Given data Start Marker

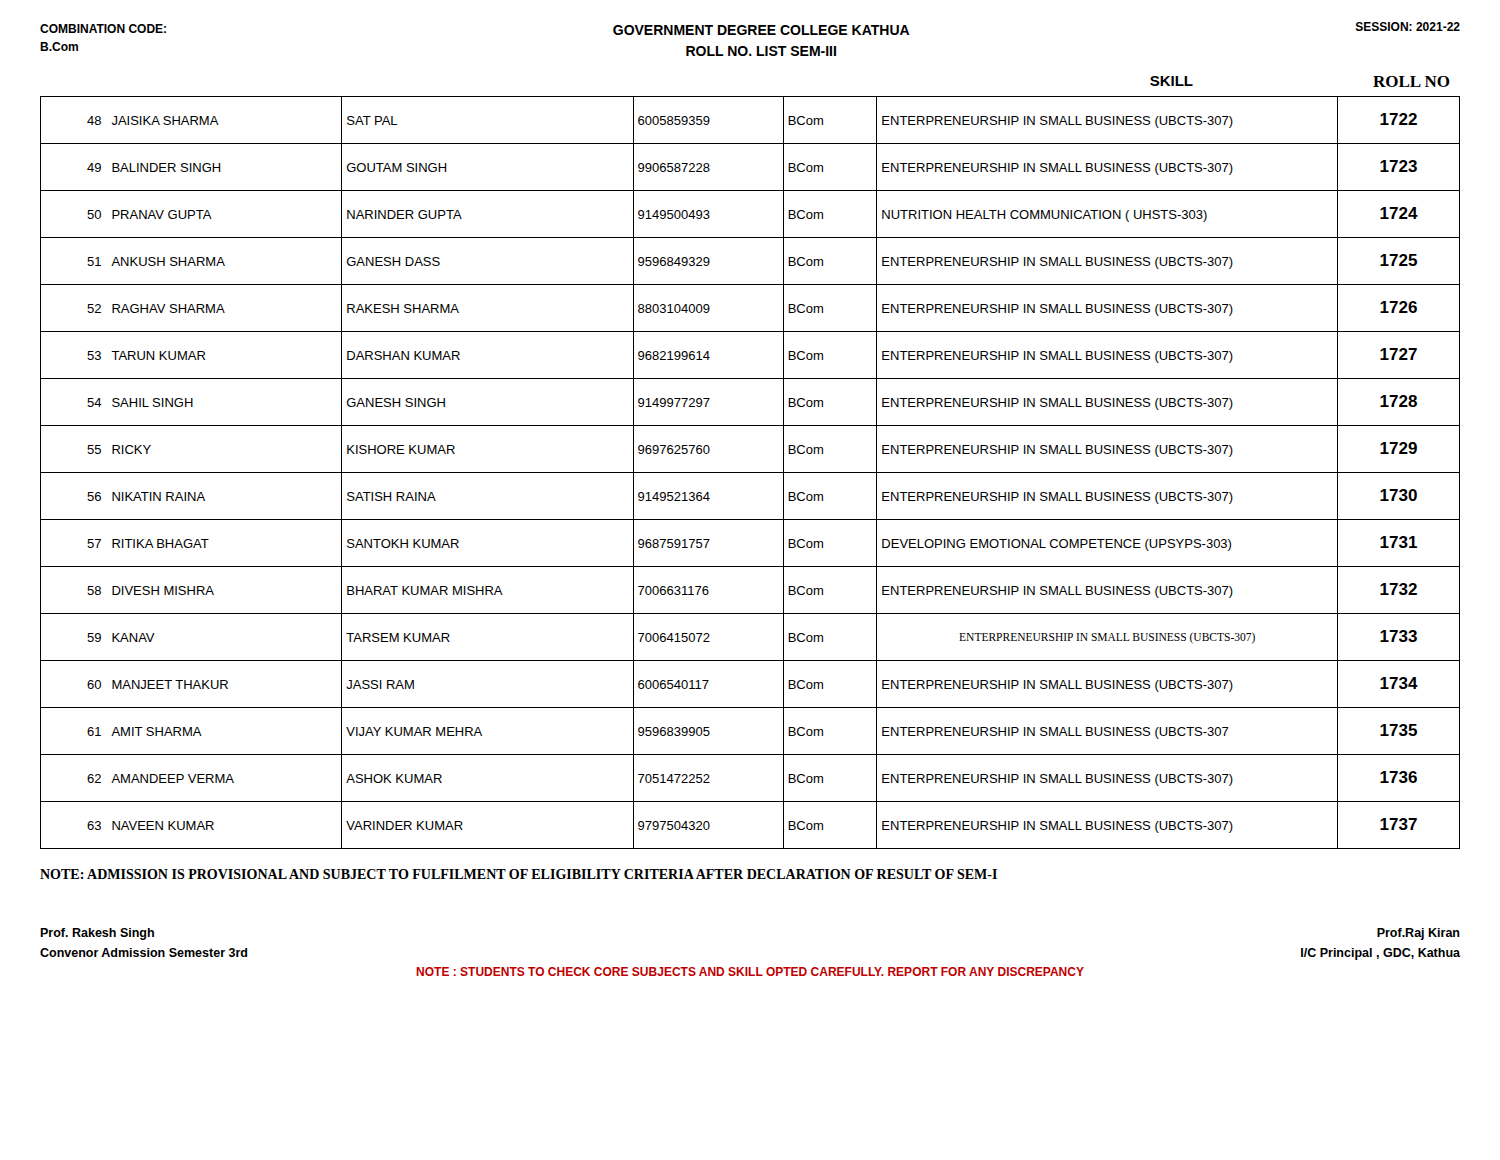COMBINATION CODE:
B.Com
GOVERNMENT DEGREE COLLEGE KATHUA
ROLL NO. LIST SEM-III
SESSION: 2021-22
SKILL ROLL NO
| 48 | JAISIKA SHARMA | SAT PAL | 6005859359 | BCom | ENTERPRENEURSHIP IN SMALL BUSINESS (UBCTS-307) | 1722 |
| 49 | BALINDER SINGH | GOUTAM SINGH | 9906587228 | BCom | ENTERPRENEURSHIP IN SMALL BUSINESS (UBCTS-307) | 1723 |
| 50 | PRANAV GUPTA | NARINDER GUPTA | 9149500493 | BCom | NUTRITION HEALTH COMMUNICATION ( UHSTS-303) | 1724 |
| 51 | ANKUSH SHARMA | GANESH DASS | 9596849329 | BCom | ENTERPRENEURSHIP IN SMALL BUSINESS (UBCTS-307) | 1725 |
| 52 | RAGHAV SHARMA | RAKESH SHARMA | 8803104009 | BCom | ENTERPRENEURSHIP IN SMALL BUSINESS (UBCTS-307) | 1726 |
| 53 | TARUN KUMAR | DARSHAN KUMAR | 9682199614 | BCom | ENTERPRENEURSHIP IN SMALL BUSINESS (UBCTS-307) | 1727 |
| 54 | SAHIL SINGH | GANESH SINGH | 9149977297 | BCom | ENTERPRENEURSHIP IN SMALL BUSINESS (UBCTS-307) | 1728 |
| 55 | RICKY | KISHORE KUMAR | 9697625760 | BCom | ENTERPRENEURSHIP IN SMALL BUSINESS (UBCTS-307) | 1729 |
| 56 | NIKATIN RAINA | SATISH RAINA | 9149521364 | BCom | ENTERPRENEURSHIP IN SMALL BUSINESS (UBCTS-307) | 1730 |
| 57 | RITIKA BHAGAT | SANTOKH KUMAR | 9687591757 | BCom | DEVELOPING EMOTIONAL COMPETENCE (UPSYPS-303) | 1731 |
| 58 | DIVESH MISHRA | BHARAT KUMAR MISHRA | 7006631176 | BCom | ENTERPRENEURSHIP IN SMALL BUSINESS (UBCTS-307) | 1732 |
| 59 | KANAV | TARSEM KUMAR | 7006415072 | BCom | ENTERPRENEURSHIP IN SMALL BUSINESS (UBCTS-307) | 1733 |
| 60 | MANJEET THAKUR | JASSI RAM | 6006540117 | BCom | ENTERPRENEURSHIP IN SMALL BUSINESS (UBCTS-307) | 1734 |
| 61 | AMIT SHARMA | VIJAY KUMAR MEHRA | 9596839905 | BCom | ENTERPRENEURSHIP IN SMALL BUSINESS (UBCTS-307 | 1735 |
| 62 | AMANDEEP VERMA | ASHOK KUMAR | 7051472252 | BCom | ENTERPRENEURSHIP IN SMALL BUSINESS (UBCTS-307) | 1736 |
| 63 | NAVEEN KUMAR | VARINDER KUMAR | 9797504320 | BCom | ENTERPRENEURSHIP IN SMALL BUSINESS (UBCTS-307) | 1737 |
NOTE: ADMISSION IS PROVISIONAL AND SUBJECT TO FULFILMENT OF ELIGIBILITY CRITERIA AFTER DECLARATION OF RESULT OF SEM-I
Prof. Rakesh Singh
Convenor Admission Semester 3rd
Prof.Raj Kiran
I/C Principal , GDC, Kathua
NOTE : STUDENTS TO CHECK CORE SUBJECTS AND SKILL OPTED CAREFULLY. REPORT FOR ANY DISCREPANCY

Given data End Marker

Work to be completed
Copy each line of the data that includes the word "SKILL".

Response area
SKILL ROLL NO
NOTE : STUDENTS TO CHECK CORE SUBJECTS AND SKILL OPTED CAREFULLY. REPORT FOR ANY DISCREPANCY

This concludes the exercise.